Page extract: Begin

Complex numbers

Question 1

i =

Answer 1

(-1)^1/2

Question 2

i^2=

Answer 2

-1

Question 3

Cartesian form of imaginary numbers.

Answer 3

z=a+ib
Where a is real number and b is the imaginary part of z

Question 4

For equation with no real roots how to work out?

Answer 4

Work to point where all numbers are fully substituted in.
Under root, make it -1 * n. Take root n outside the root. Solve remembering that root -1 =i

Question 5

Complex conjugate of z is

Answer 5

ž=a-ib

Question 6

How to add complex numbers

Answer 6

Add real parts and imaginary parts separately.

Question 7

How to multiply complex numbers.

Answer 7

Do like expanding two brackets, bearing in mind i^2=-1

Question 8

Argand diagram

Answer 8

X axis is real, y axis is imaginary

Question 9

How to work out the modulus of z or |z| or r

Answer 9

Pythagoras, |z| = root of a^2+b^2

Question 10

How to work out argument, Ø

Answer 10

Arg=tan^-1(b/a)

Question 11

How to write polar coordinates

Answer 11

z=r(cosØ+isinØ)

Question 12

Loci

Answer 12

Relates to a set of points satisfying a particular condition, often forming a line,curve or circle.

Question 13

How to solve loci questions

Answer 13

Magnitude of z+n = q
Expand z to x+ iy
Group together real and imaginary parts.
Go reverse through Pythagoras to unsolve magnitude by having it = root of real^2 +imaginary ^2
Square both sides to get rid of a root to give final answer usually = to the equation of a circle.

Question 14

De Moivres theorem states:

Answer 14

Z^n=[r(cosØ+isinØ)]^n = r^n(cosnØ+isinØ*n)

Question 15

In an argand diagram what are the values of an angle between?

Answer 15

pi,-pi

Question 16

If an angle is not between pi and -pi what should we do to it

Answer 16

+2pi

Question 17

Complex roots process

Answer 17

If given complex root, complex conjugate will be another root.
Make both into factors.
Multiply factors together, put real and imaginary parts together. Use difference of two squares to obtain answer.
Put this answer through algebraic long division with polynomial. If remainder is 0 then top line is a factor.
Make equal to a root.

Question 18

How to change root to a factor

Answer 18

Make it equal 0

Question 19

How to show that a complex root is a root.

Answer 19

We raise root to all the powers that are found in question, e.g. z^3 and z^2 and find what they are equal to.
Substitute into our equation and solve, proving that it’s = to 0 hence it is a root

Question 20

How to help solve fraction with annoying bottom line

Answer 20

Multiply both top and bottom by what makes the bottom difference of 2 squares.
Or a value that makes it easier to solve.

Question 21

What must our argand diagrm for our polar form and when we find argument do?

Answer 21

They must match, if not we + or subtract pi to make them do so.

Question 22

Simplifying in polar form when negative Ø

Answer 22

If Ø is negative then we remove the - from cosØ as it doesn’t matter, and make it - isin+Ø

Question 23

Roots of unity

Answer 23

1 can be written as cos2pi + isin2pi.
We do de moivres theorem on it. Then we add 2pi/n to angles, keeping it in range.
If it’s 4th root we have 4 values.

Page extract: End

Check your understanding ->
[1] Answer these questions from the complex numbers notes.
(a) On an Argand diagram, which axis represents the real part?
(b) What formula do the notes give for the modulus |z|?
(c) How many values does a 4th root of unity have?
[2] Restate word for word the part of the complex numbers notes that opens with the words "Question 17" and closes with "to obtain answer.".

Records: Begin

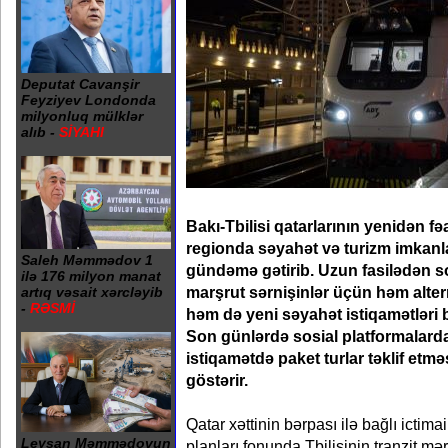
Deputat Cavanşir
Feyziyev Londonda
milyonluq mülklər
alıb -
SİYAHI
Bakı-Tbilisi qatarlarının yenidən f
regionda səyahət və turizm imkanl
Saleh Məmmədov 1
gündəmə gətirib. Uzun fasilədən 
ilə 176 milyon manat
marşrut sərnişinlər üçün həm altern
artıq vəsait xərcləyib
-
RƏSMİ
həm də yeni səyahət istiqamətləri 
Son günlərdə sosial platformalarda 
istiqamətdə paket turlar təklif etmə
göstərir.
Qatar xəttinin bərpası ilə bağlı ictima
Leysan Məmmədovun
planları fonunda Tbilisinin tranzit mə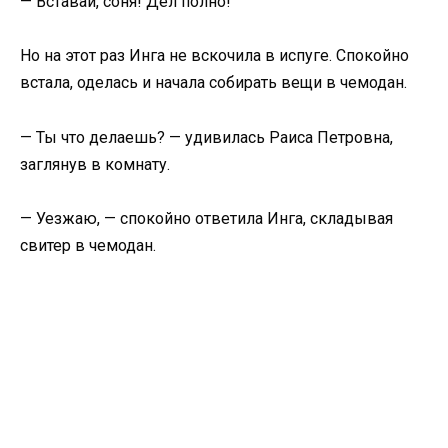
— Вставай, соня! Дел полно!
Но на этот раз Инга не вскочила в испуге. Спокойно
встала, оделась и начала собирать вещи в чемодан.
— Ты что делаешь? — удивилась Раиса Петровна,
заглянув в комнату.
— Уезжаю, — спокойно ответила Инга, складывая
свитер в чемодан.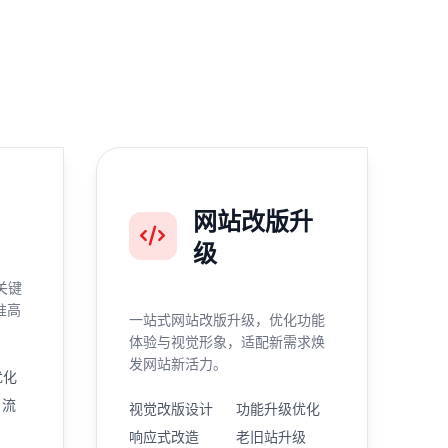
网站改版升
级
关键
准高
一站式网站改版升级，优化功能
体验与视觉形象，适配新需求焕
发网站新活力。
优化
引流
视觉改版设计
功能升级优化
响应式改造
老旧站升级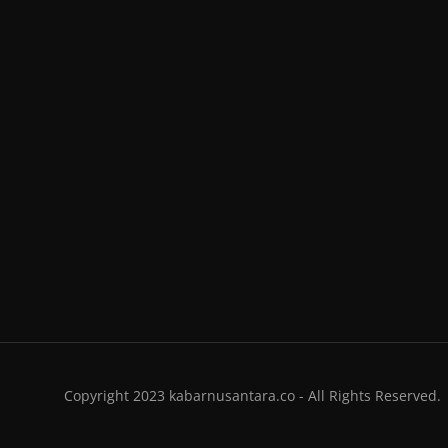
Copyright 2023 kabarnusantara.co - All Rights Reserved.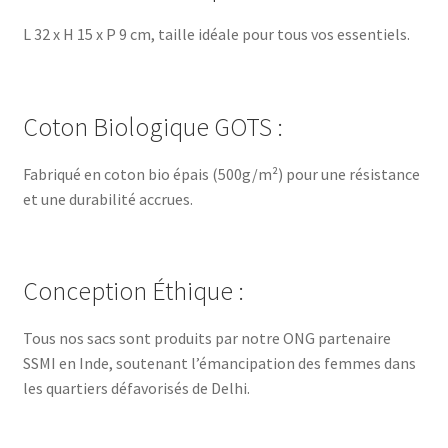
L 32 x H 15 x P 9 cm, taille idéale pour tous vos essentiels.
Coton Biologique GOTS :
Fabriqué en coton bio épais (500g/m²) pour une résistance
et une durabilité accrues.
Conception Éthique :
Tous nos sacs sont produits par notre ONG partenaire
SSMI en Inde, soutenant l’émancipation des femmes dans
les quartiers défavorisés de Delhi.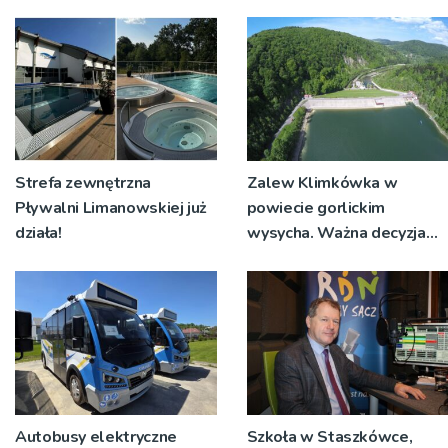
Strefa zewnętrzna
Zalew Klimkówka w
Pływalni Limanowskiej już
powiecie gorlickim
działa!
wysycha. Ważna decyzja
RZGW [ZDJĘCIA]
Autobusy elektryczne
Szkoła w Staszkówce,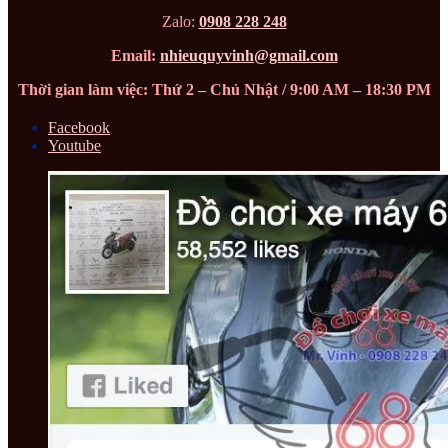
Zalo:
0908 228 248
Email:
nhieuquyvinh@gmail.com
Thời gian làm việc: Thứ 2 – Chủ Nhật / 9:00 AM – 18:30 PM
Facebook
Youtube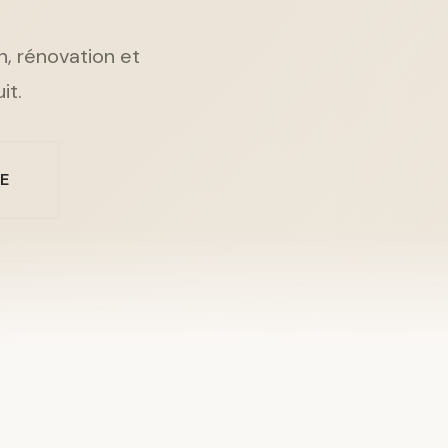
n, rénovation et
it.
NE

Records: End

Exercise solutions ->
[1]
(a) The x axis.
(b) |z| = root of a^2+b^2.
(c) 4 values.

[2]
Question 17

Complex roots process

Answer 17

If given complex root, complex conjugate will be another root.
Make both into factors.
Multiply factors together, put real and imaginary parts together. Use difference of two squares to obtain answer.